I stay. She falls asleep against me—quickly, deeply, the sleep of a woman who feels safe. Her head on my chest. Her crooked finger resting against my ribs.

I don't sleep. I lie in the dark and hold her and feel the weight of what I am pressing against the inside of my chest like something trying to get out.

She breathes. The city hums. The apartment is dark and warm and full of her.

I hold her tighter. I close my eyes.

The crooked finger rests against my ribs like a question I don't yet know how to answer.

Chapter 21 - Jess

I see him on a Monday morning.

I'm walking to the studio, coffee from Hector's in one hand, my head full of the new sculpture and the yielding forms and the problem I've been trying to solve with the angle of the second piece. November cold on my face. The usual route, the usual rhythm. I'm thinking about steel and Damien and whether Nish is right about the solo show and all the things that have been filling my days since my life became something I almost don't recognize—full, warm, a life with a person in it.

I almost walk past him.

He's on the sidewalk across from my building, half a block from the studio. Not doing anything. Just standing, hands in his jacket pockets, looking at the building the way you look at an address you've written down and are confirming. Average height. Heavy through the shoulders, heavier than he was at seventeen. Reddish hair cropped close to his skull. A face that fifteen years have thickened and coarsened but not changed in any way that matters.

My body knows him before my brain does. The coffee cup locks in my hand. My feet stop. My stomach drops—not gradually, not a slow descent, but all at once, the floor vanishing, the world tilting on an axis I thought I'd welded shut years ago.

Kyle Purcell.

He turns his head. Sees me. And he smiles.

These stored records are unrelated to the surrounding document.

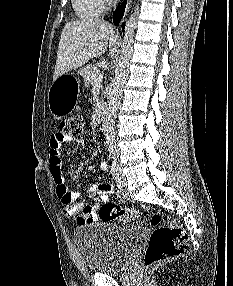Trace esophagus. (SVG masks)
I'll use <instances>...</instances> for the list:
<instances>
[{
  "mask_svg": "<svg viewBox=\"0 0 233 286\" xmlns=\"http://www.w3.org/2000/svg\"><path fill=\"white\" fill-rule=\"evenodd\" d=\"M128 2H129V3H131V2H132V0H128Z\"/></svg>",
  "mask_w": 233,
  "mask_h": 286,
  "instance_id": "1",
  "label": "esophagus"
}]
</instances>
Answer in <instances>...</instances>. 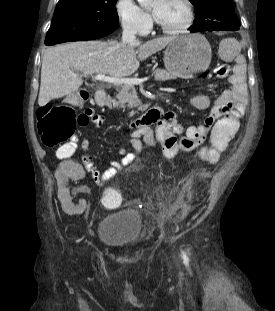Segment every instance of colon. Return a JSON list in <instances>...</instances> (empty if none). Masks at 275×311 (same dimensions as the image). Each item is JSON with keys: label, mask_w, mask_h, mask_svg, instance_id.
<instances>
[{"label": "colon", "mask_w": 275, "mask_h": 311, "mask_svg": "<svg viewBox=\"0 0 275 311\" xmlns=\"http://www.w3.org/2000/svg\"><path fill=\"white\" fill-rule=\"evenodd\" d=\"M229 67L219 64L215 74L220 77L227 76ZM74 100L80 101L85 98L81 93L74 96ZM37 128L40 140L47 147H59L58 155L70 157L75 152V144L70 140L76 127L86 126L90 123V115L85 110L77 113L73 107L68 105H46L37 112ZM212 145L202 153V159L209 164L216 163L222 152L226 150L231 138L237 130H242L240 118H217ZM103 201L109 207L118 205L119 197L113 186H103Z\"/></svg>", "instance_id": "colon-1"}]
</instances>
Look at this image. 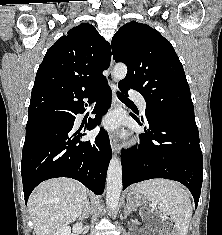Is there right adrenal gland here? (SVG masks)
<instances>
[{
    "instance_id": "1",
    "label": "right adrenal gland",
    "mask_w": 222,
    "mask_h": 235,
    "mask_svg": "<svg viewBox=\"0 0 222 235\" xmlns=\"http://www.w3.org/2000/svg\"><path fill=\"white\" fill-rule=\"evenodd\" d=\"M89 212H90V203H89V200H87L84 211H83L82 215L79 218L80 219L87 218L88 215H89Z\"/></svg>"
}]
</instances>
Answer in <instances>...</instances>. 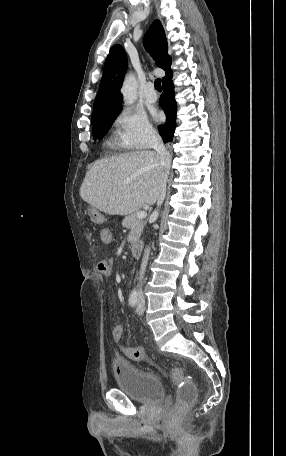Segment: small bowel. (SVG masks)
Segmentation results:
<instances>
[{
	"label": "small bowel",
	"mask_w": 286,
	"mask_h": 456,
	"mask_svg": "<svg viewBox=\"0 0 286 456\" xmlns=\"http://www.w3.org/2000/svg\"><path fill=\"white\" fill-rule=\"evenodd\" d=\"M101 239L104 243L109 244L112 241V236L111 232L108 229H103L101 231ZM114 259L113 258H107L101 260L97 264V272L102 275L103 277L110 278L112 274V270L114 267ZM123 336V327L120 324H117L114 326L112 330V338L115 342H119ZM124 348L122 347V351L124 353Z\"/></svg>",
	"instance_id": "small-bowel-1"
}]
</instances>
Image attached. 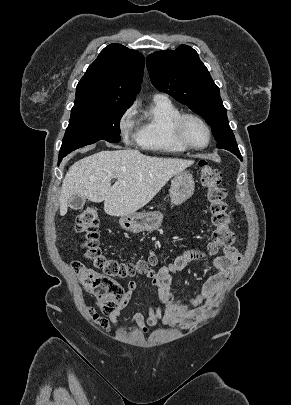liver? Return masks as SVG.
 <instances>
[{
    "label": "liver",
    "instance_id": "obj_1",
    "mask_svg": "<svg viewBox=\"0 0 291 405\" xmlns=\"http://www.w3.org/2000/svg\"><path fill=\"white\" fill-rule=\"evenodd\" d=\"M193 161L150 157L137 150L101 151L75 162L66 173L60 195V215L79 195L92 202L104 201L111 216L134 213L146 204L177 173ZM118 176L111 186V180Z\"/></svg>",
    "mask_w": 291,
    "mask_h": 405
}]
</instances>
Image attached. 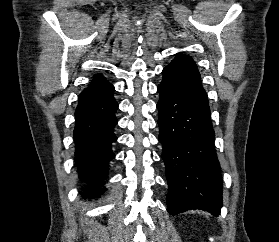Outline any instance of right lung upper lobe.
Instances as JSON below:
<instances>
[{
	"label": "right lung upper lobe",
	"instance_id": "obj_1",
	"mask_svg": "<svg viewBox=\"0 0 279 242\" xmlns=\"http://www.w3.org/2000/svg\"><path fill=\"white\" fill-rule=\"evenodd\" d=\"M110 83L105 81L101 75H97L93 78V80L90 82L89 86L81 92L80 96L88 95L91 93H94L96 91H99L107 86H109Z\"/></svg>",
	"mask_w": 279,
	"mask_h": 242
}]
</instances>
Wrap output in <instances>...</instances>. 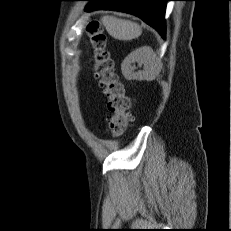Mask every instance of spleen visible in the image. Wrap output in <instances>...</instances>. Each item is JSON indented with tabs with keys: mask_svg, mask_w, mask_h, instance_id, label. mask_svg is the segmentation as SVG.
Listing matches in <instances>:
<instances>
[{
	"mask_svg": "<svg viewBox=\"0 0 231 231\" xmlns=\"http://www.w3.org/2000/svg\"><path fill=\"white\" fill-rule=\"evenodd\" d=\"M101 22L108 34L118 40H132L138 38L142 33L141 27L137 23L129 20L104 16L101 18Z\"/></svg>",
	"mask_w": 231,
	"mask_h": 231,
	"instance_id": "1",
	"label": "spleen"
}]
</instances>
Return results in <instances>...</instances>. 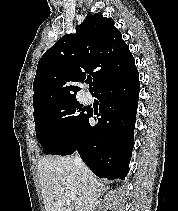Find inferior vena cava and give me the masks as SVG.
Wrapping results in <instances>:
<instances>
[{
	"label": "inferior vena cava",
	"mask_w": 178,
	"mask_h": 211,
	"mask_svg": "<svg viewBox=\"0 0 178 211\" xmlns=\"http://www.w3.org/2000/svg\"><path fill=\"white\" fill-rule=\"evenodd\" d=\"M74 164L83 173V176L86 177L88 169L85 166V164L83 163V161L80 158L78 153H75ZM96 198H97L96 186L93 183H91V185H89L88 190L86 192L83 210L84 211H93L95 202H96Z\"/></svg>",
	"instance_id": "602c4592"
}]
</instances>
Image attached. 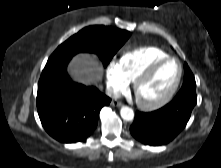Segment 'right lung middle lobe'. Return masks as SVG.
<instances>
[{"label":"right lung middle lobe","instance_id":"right-lung-middle-lobe-1","mask_svg":"<svg viewBox=\"0 0 221 168\" xmlns=\"http://www.w3.org/2000/svg\"><path fill=\"white\" fill-rule=\"evenodd\" d=\"M129 37L130 32L125 30L98 25L89 26L62 43L49 60L72 58L79 52H90L96 53L106 66Z\"/></svg>","mask_w":221,"mask_h":168}]
</instances>
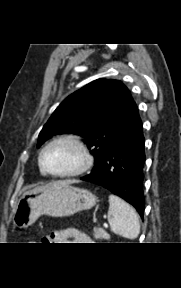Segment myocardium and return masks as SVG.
<instances>
[{
	"mask_svg": "<svg viewBox=\"0 0 181 288\" xmlns=\"http://www.w3.org/2000/svg\"><path fill=\"white\" fill-rule=\"evenodd\" d=\"M57 143H69L73 145L80 153L81 155V163L80 165L73 171L66 172V173H54L47 169V167L44 164V154L46 151L53 145ZM39 166L42 169V171L51 177L55 178H71L75 176H79L83 174L85 171H87L90 166L92 165V156L86 146V144L82 141V139L75 135V134H62L59 135L52 140H50L41 150L39 154Z\"/></svg>",
	"mask_w": 181,
	"mask_h": 288,
	"instance_id": "f54148a6",
	"label": "myocardium"
}]
</instances>
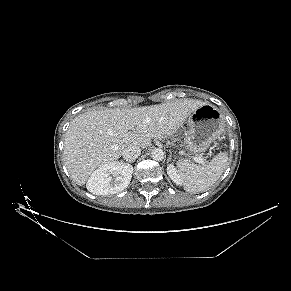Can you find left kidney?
<instances>
[{
	"instance_id": "1",
	"label": "left kidney",
	"mask_w": 291,
	"mask_h": 291,
	"mask_svg": "<svg viewBox=\"0 0 291 291\" xmlns=\"http://www.w3.org/2000/svg\"><path fill=\"white\" fill-rule=\"evenodd\" d=\"M167 174L176 185L182 184L181 176L173 164L167 166Z\"/></svg>"
}]
</instances>
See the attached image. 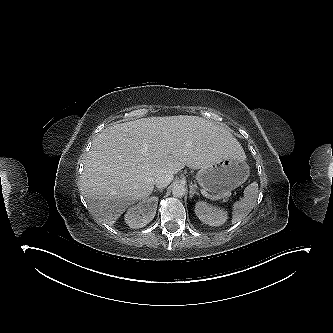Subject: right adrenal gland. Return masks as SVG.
Here are the masks:
<instances>
[{
  "label": "right adrenal gland",
  "mask_w": 333,
  "mask_h": 333,
  "mask_svg": "<svg viewBox=\"0 0 333 333\" xmlns=\"http://www.w3.org/2000/svg\"><path fill=\"white\" fill-rule=\"evenodd\" d=\"M156 191L163 192V188L154 189V192Z\"/></svg>",
  "instance_id": "2a0ac1e0"
}]
</instances>
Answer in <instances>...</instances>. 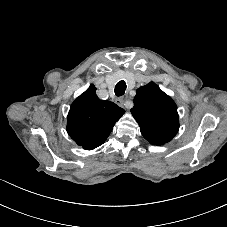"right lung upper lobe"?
I'll return each mask as SVG.
<instances>
[{
    "mask_svg": "<svg viewBox=\"0 0 227 227\" xmlns=\"http://www.w3.org/2000/svg\"><path fill=\"white\" fill-rule=\"evenodd\" d=\"M123 113L115 103L100 100L96 87L90 85L70 107L67 132L79 146L95 149L104 143Z\"/></svg>",
    "mask_w": 227,
    "mask_h": 227,
    "instance_id": "obj_1",
    "label": "right lung upper lobe"
}]
</instances>
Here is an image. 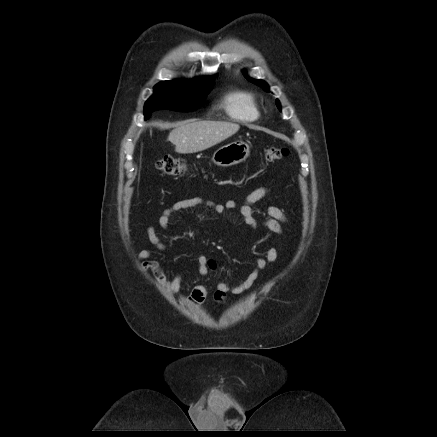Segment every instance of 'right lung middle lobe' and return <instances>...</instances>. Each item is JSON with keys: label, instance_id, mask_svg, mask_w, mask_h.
I'll return each mask as SVG.
<instances>
[{"label": "right lung middle lobe", "instance_id": "right-lung-middle-lobe-1", "mask_svg": "<svg viewBox=\"0 0 437 437\" xmlns=\"http://www.w3.org/2000/svg\"><path fill=\"white\" fill-rule=\"evenodd\" d=\"M214 83L188 86L177 81H163L154 87L153 95L144 106L145 119L152 111L171 109L176 111H192L197 109L205 96L211 91Z\"/></svg>", "mask_w": 437, "mask_h": 437}]
</instances>
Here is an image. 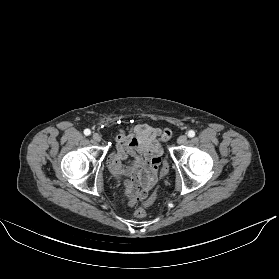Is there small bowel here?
I'll use <instances>...</instances> for the list:
<instances>
[{"label": "small bowel", "mask_w": 279, "mask_h": 279, "mask_svg": "<svg viewBox=\"0 0 279 279\" xmlns=\"http://www.w3.org/2000/svg\"><path fill=\"white\" fill-rule=\"evenodd\" d=\"M171 132L149 123H137L115 135V151L108 165L116 177H125V196L129 206L147 197L156 181L161 163V141ZM128 160L126 165L122 162Z\"/></svg>", "instance_id": "obj_1"}]
</instances>
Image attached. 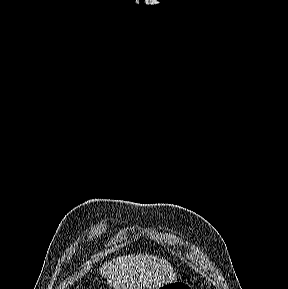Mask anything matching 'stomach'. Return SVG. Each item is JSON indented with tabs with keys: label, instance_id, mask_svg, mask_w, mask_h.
Segmentation results:
<instances>
[{
	"label": "stomach",
	"instance_id": "1",
	"mask_svg": "<svg viewBox=\"0 0 288 289\" xmlns=\"http://www.w3.org/2000/svg\"><path fill=\"white\" fill-rule=\"evenodd\" d=\"M157 289H191V286L185 282L174 281L168 284H164Z\"/></svg>",
	"mask_w": 288,
	"mask_h": 289
}]
</instances>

The smile. Fifteen years and the smile hasn't changed. Easy, warm, the kind of smile that made the caseworkers trust him. The kind that made the Voss family believe he was the good one, the helpful one, the older kid who looked out for theyounger ones. A smile that disarms the room while the hands behind it do whatever they want.

"Jess Rowe," he says. He takes his hands out of his pockets and opens them, palms up, a gesture of friendliness so practiced it looks natural. "I thought that was you."